From the heat wave text below, extract the passage that opens with the words containing "9. Keep Your" and closes with "those living alone.", copying it word for word.

▸ Excerpt
★ ★ ★ ★ ★
You can receive alerts via the NDMA’s Common Alert Protocol — it uses location-based targeting to send warnings directly to your phone. Download the Sachet app (by NDMA) for real-time, district-level weather alerts.
9. Keep Your Mental Health in Mind
Heat waves don’t just strain the body — they strain the mind. Research shows that prolonged heat exposure increases irritability, aggression, and anxiety. Heat can trigger relapse of bipolar disorder, intensify depression, and even increase suicide risk. Dr. Vikram Gupta, a public health expert, notes: “Just as heat waves stress our bodies, they also strain our minds — intensifying existing mental health conditions and creating new psychological burdens.”
If you or someone around you seems unusually agitated, confused, or withdrawn during a heat wave, it could have a physiological cause. Stay in touch with friends and neighbours — check in, especially on those living alone.
★ ★ ★ ★ ★
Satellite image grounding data
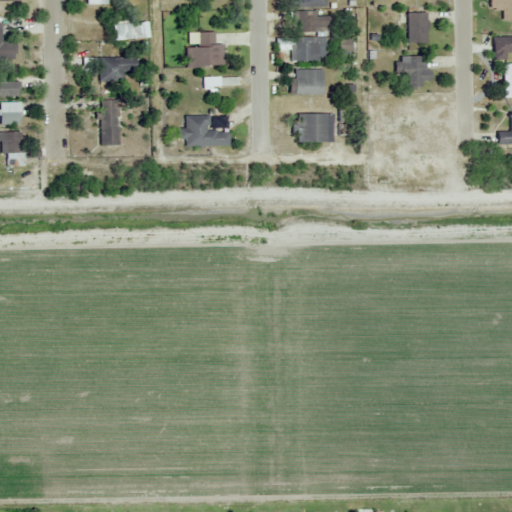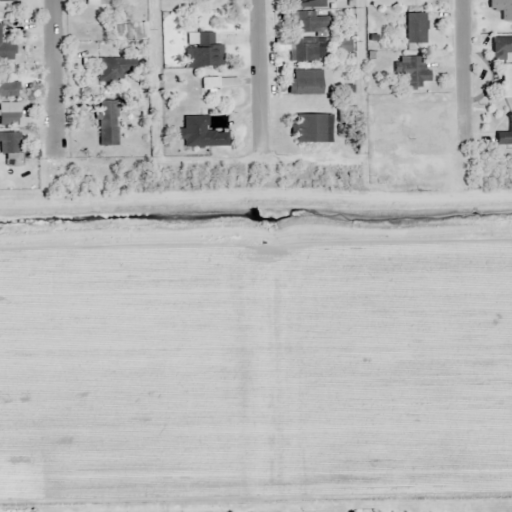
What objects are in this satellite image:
building: (8, 0)
building: (205, 0)
building: (100, 2)
building: (306, 3)
building: (501, 8)
building: (310, 22)
building: (415, 28)
building: (128, 31)
building: (500, 47)
building: (306, 49)
building: (6, 51)
building: (203, 52)
building: (111, 69)
building: (411, 70)
road: (57, 74)
road: (263, 76)
road: (467, 76)
building: (506, 81)
building: (305, 82)
building: (8, 89)
building: (8, 115)
building: (108, 123)
building: (312, 128)
building: (505, 133)
building: (200, 134)
building: (11, 148)
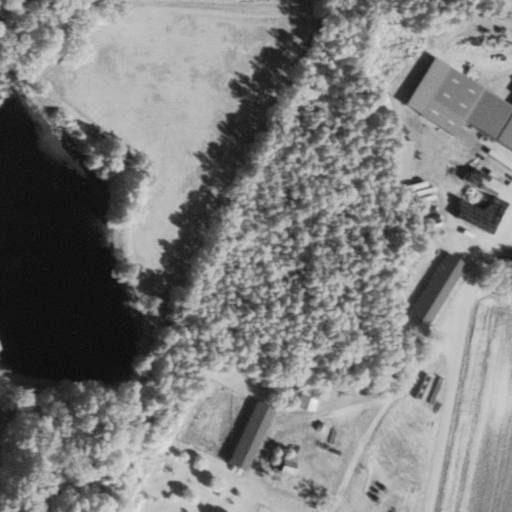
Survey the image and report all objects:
building: (505, 2)
road: (504, 63)
building: (460, 104)
building: (400, 159)
building: (435, 290)
road: (422, 364)
building: (302, 397)
road: (444, 427)
building: (250, 434)
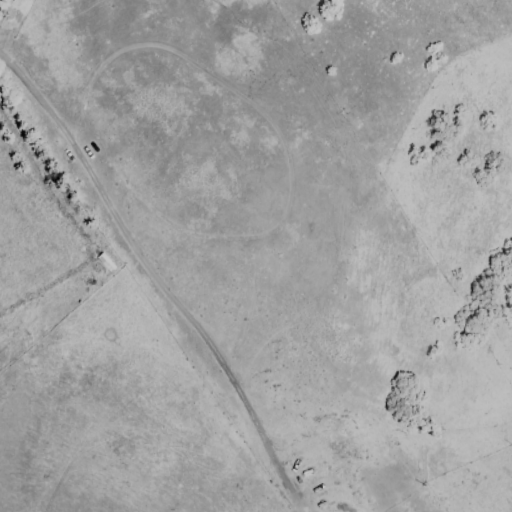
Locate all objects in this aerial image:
road: (9, 64)
building: (106, 262)
road: (162, 290)
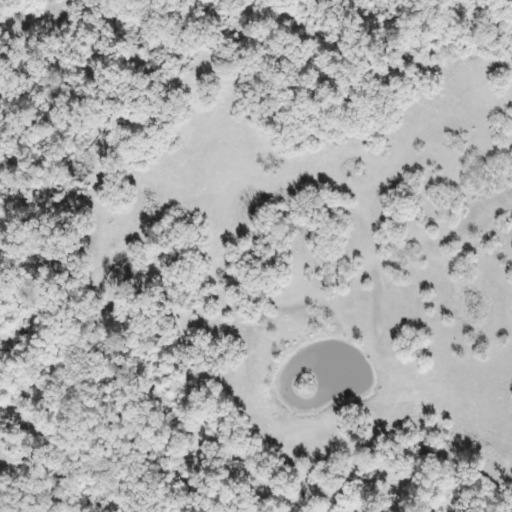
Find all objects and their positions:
park: (115, 39)
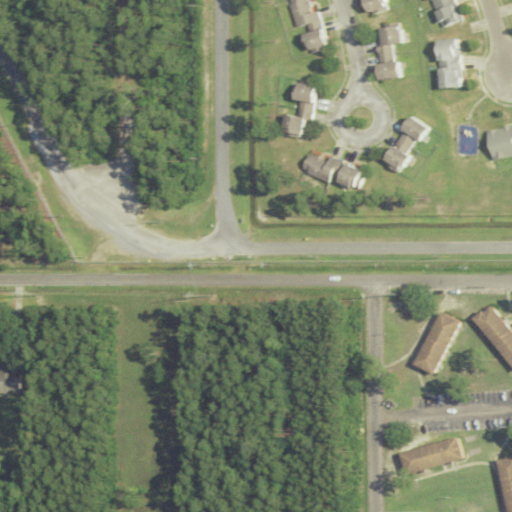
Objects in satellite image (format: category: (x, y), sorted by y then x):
building: (371, 5)
building: (377, 7)
building: (444, 11)
building: (302, 14)
building: (448, 14)
building: (311, 26)
road: (496, 36)
building: (313, 41)
building: (385, 43)
road: (353, 47)
building: (390, 54)
building: (446, 63)
building: (451, 66)
building: (384, 71)
building: (297, 109)
building: (304, 111)
road: (222, 124)
road: (361, 141)
building: (401, 142)
building: (498, 142)
building: (501, 144)
building: (407, 146)
building: (329, 170)
building: (335, 172)
road: (73, 182)
road: (217, 248)
road: (369, 248)
road: (114, 281)
road: (300, 281)
road: (442, 282)
building: (497, 325)
building: (494, 334)
building: (439, 338)
building: (433, 343)
building: (10, 379)
building: (8, 382)
road: (197, 396)
road: (372, 397)
road: (442, 413)
building: (433, 451)
building: (427, 456)
building: (508, 474)
building: (504, 481)
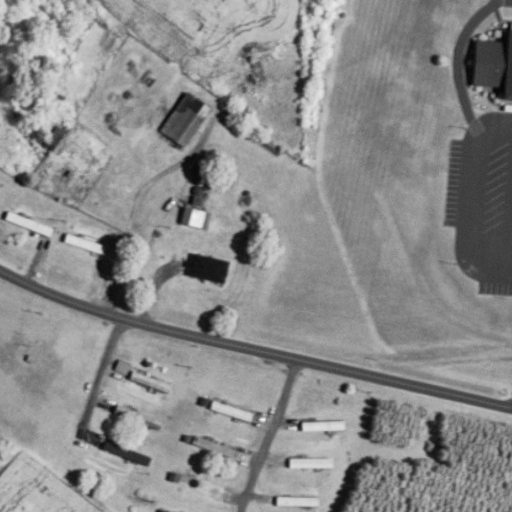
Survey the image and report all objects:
road: (457, 59)
building: (492, 60)
building: (184, 120)
building: (53, 139)
road: (470, 196)
road: (127, 207)
building: (194, 219)
building: (28, 224)
building: (84, 245)
building: (207, 269)
road: (252, 348)
road: (93, 377)
building: (139, 378)
building: (230, 411)
building: (137, 417)
building: (321, 426)
road: (264, 436)
building: (126, 453)
building: (199, 485)
building: (295, 501)
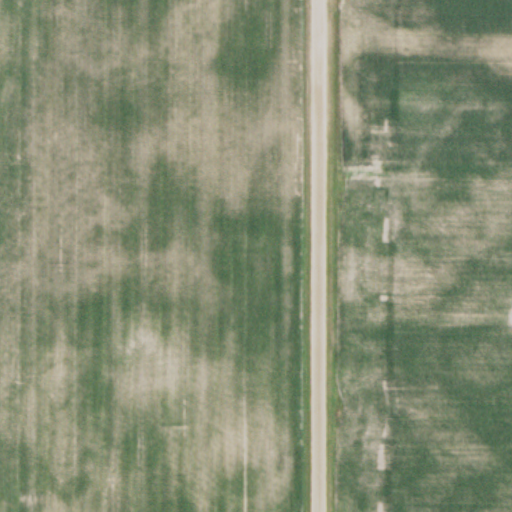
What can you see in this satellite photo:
road: (318, 256)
★ ★ ★ ★ ★
▸ Written reply
9. Keep Your Mental Health in Mind
Heat waves don’t just strain the body — they strain the mind. Research shows that prolonged heat exposure increases irritability, aggression, and anxiety. Heat can trigger relapse of bipolar disorder, intensify depression, and even increase suicide risk. Dr. Vikram Gupta, a public health expert, notes: “Just as heat waves stress our bodies, they also strain our minds — intensifying existing mental health conditions and creating new psychological burdens.”
If you or someone around you seems unusually agitated, confused, or withdrawn during a heat wave, it could have a physiological cause. Stay in touch with friends and neighbours — check in, especially on those living alone.